> [Data]
★ ★ ★ ★ ★ ★ ★

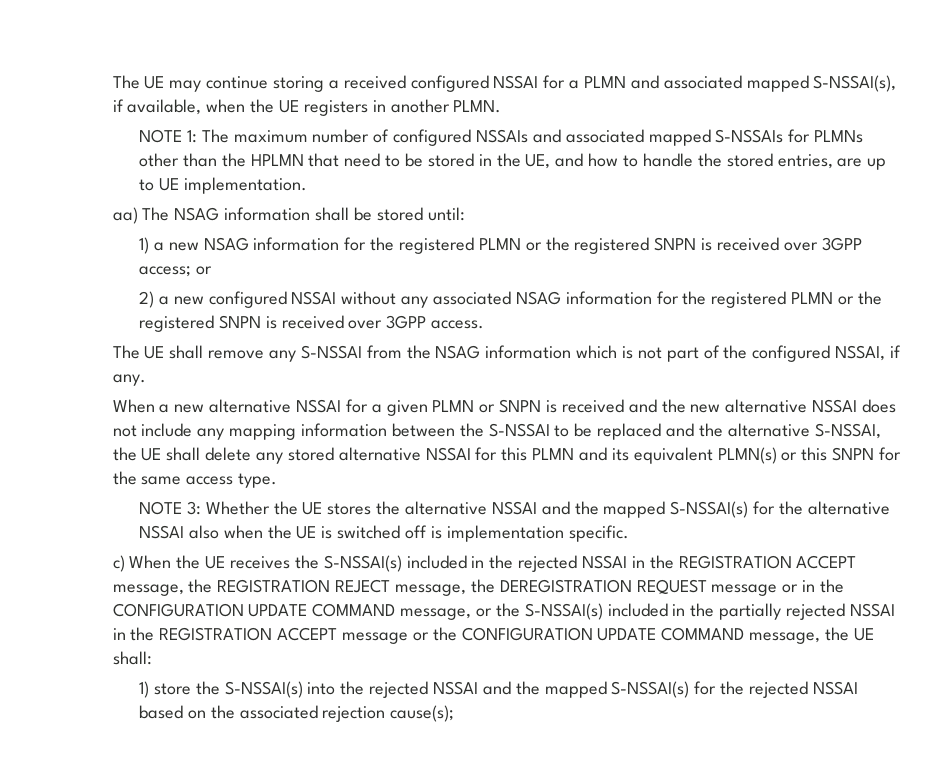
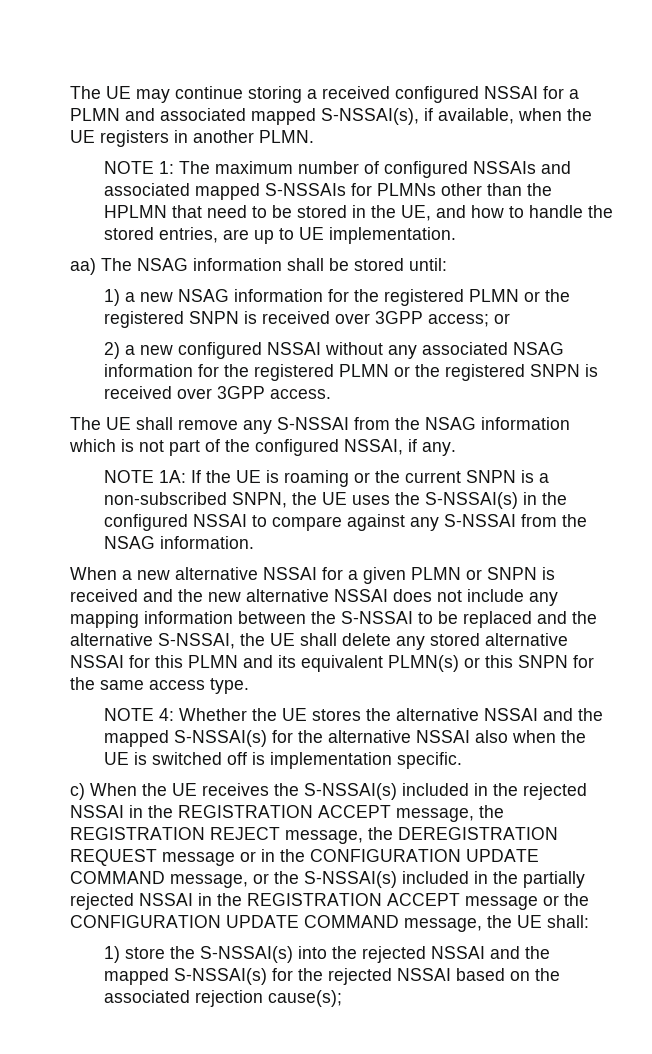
(146, 380) none -> [103,470,549,487] [103,492,567,509] [103,514,587,531] [103,536,254,549] // NOTE 1A: If the UE is roaming or the current SNPN is a non-subscribed SNPN, the UE uses the S-NSSAI(s) in the configured NSSAI to compare against any S-NSSAI from the NSAG information.
[186,501,201,515] 3: -> [158,708,174,721] 4:

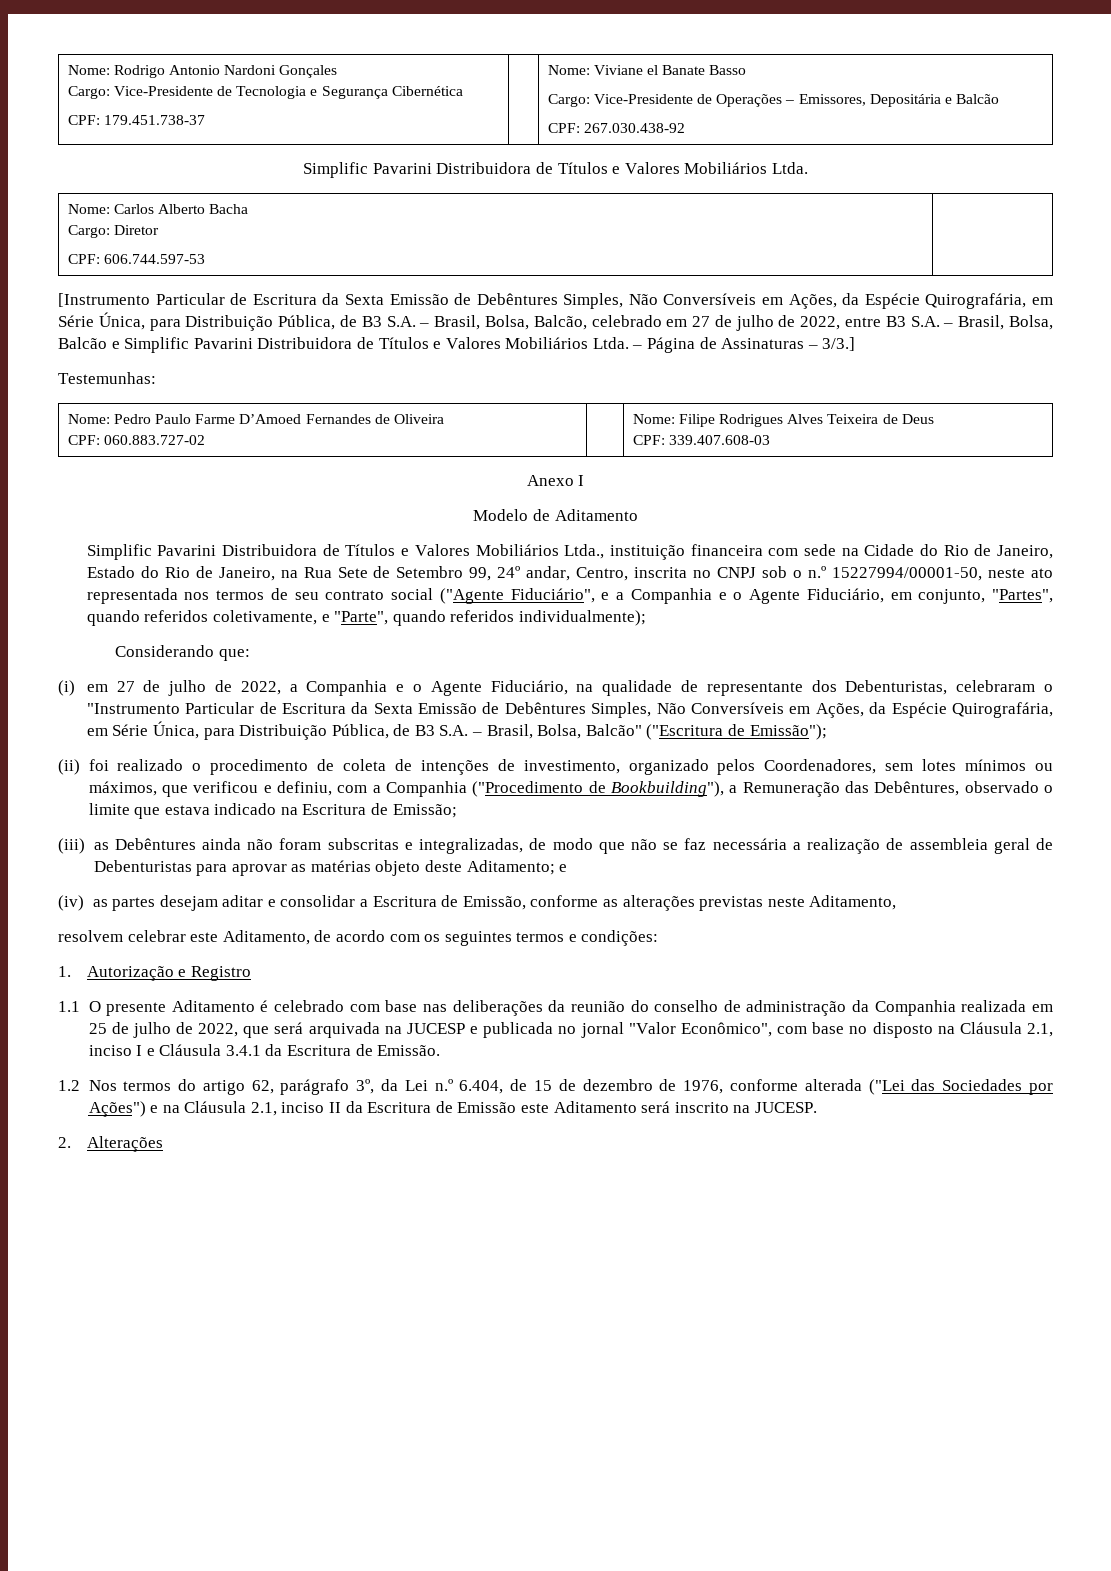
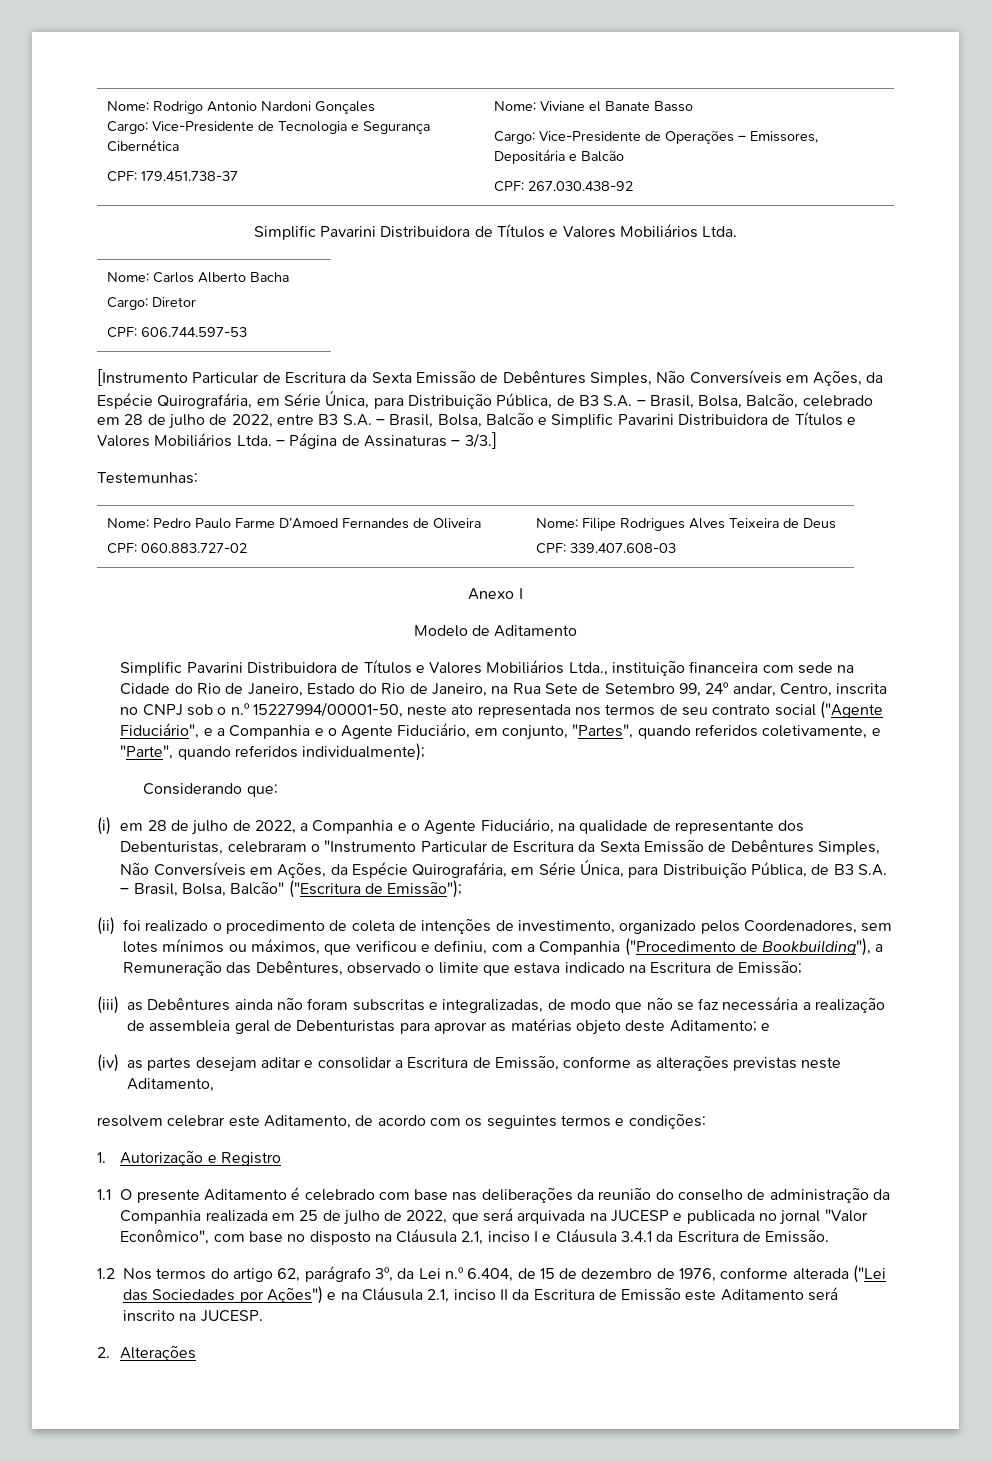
[692,316,711,327] 27 -> [124,414,144,425] 28
[116,681,135,692] 27 -> [147,820,167,831] 28

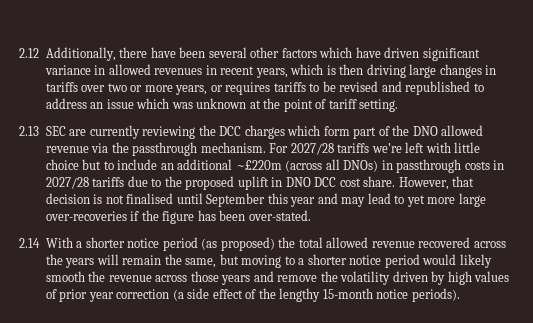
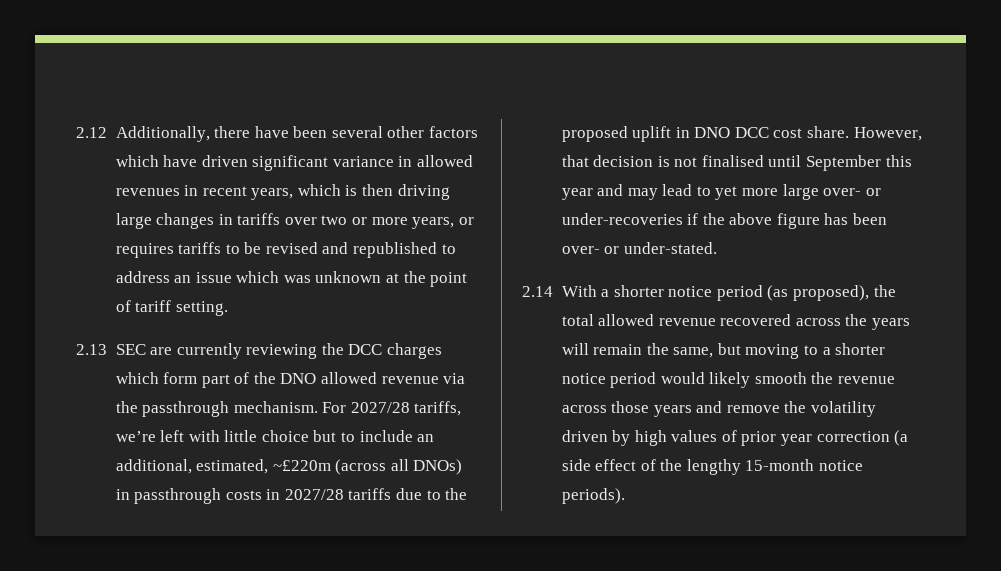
[337,143,370,153] tariffs -> [414,401,462,416] tariffs,
[177,159,233,170] additional -> [115,459,269,474] additional, estimated,
[45,211,127,221] over-recoveries -> [823,188,881,196] [561,213,683,225] over- or under-recoveries
(159, 215) none -> [729,213,773,225] above
[248,210,311,221] over-stated. -> [561,242,717,254] over- or under-stated.
[220,237,275,251] proposed) -> [793,285,870,301] proposed),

★ ★ ★ ★ ★ ★ ★

> [Work item]
In the listing above, find every line with the word "none" and copy it.

> [Solution for this exercise]
(146, 380) none -> [103,470,549,487] [103,492,567,509] [103,514,587,531] [103,536,254,549] // NOTE 1A: If the UE is roaming or the current SNPN is a non-subscribed SNPN, the UE uses the S-NSSAI(s) in the configured NSSAI to compare against any S-NSSAI from the NSAG information.
(159, 215) none -> [729,213,773,225] above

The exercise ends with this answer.